◆ YOUR ASSIGNMENT:
Set down every line of text in the items below exactly as it appears, leaving out the pictures.

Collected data

▶

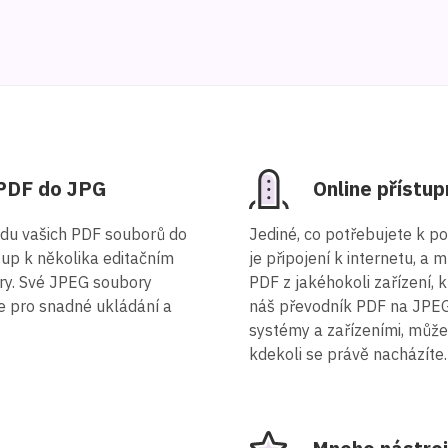
 PDF do JPG
Online přístu
odu vašich PDF souborů do
Jediné, co potřebujete k p
tup k několika editačním
je připojení k internetu, a
ory. Své JPEG soubory
PDF z jakéhokoli zařízení,
e pro snadné ukládání a
náš převodník PDF na JPEG 
systémy a zařízeními, může
kdekoli se právě nacházíte.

◀

◆ THE ANSWER:
 PDF do JPG
Online přístu
odu vašich PDF souborů do
Jediné, co potřebujete k p
tup k několika editačním
je připojení k internetu, a
ory. Své JPEG soubory
PDF z jakéhokoli zařízení,
e pro snadné ukládání a
náš převodník PDF na JPEG 
systémy a zařízeními, může
kdekoli se právě nacházíte.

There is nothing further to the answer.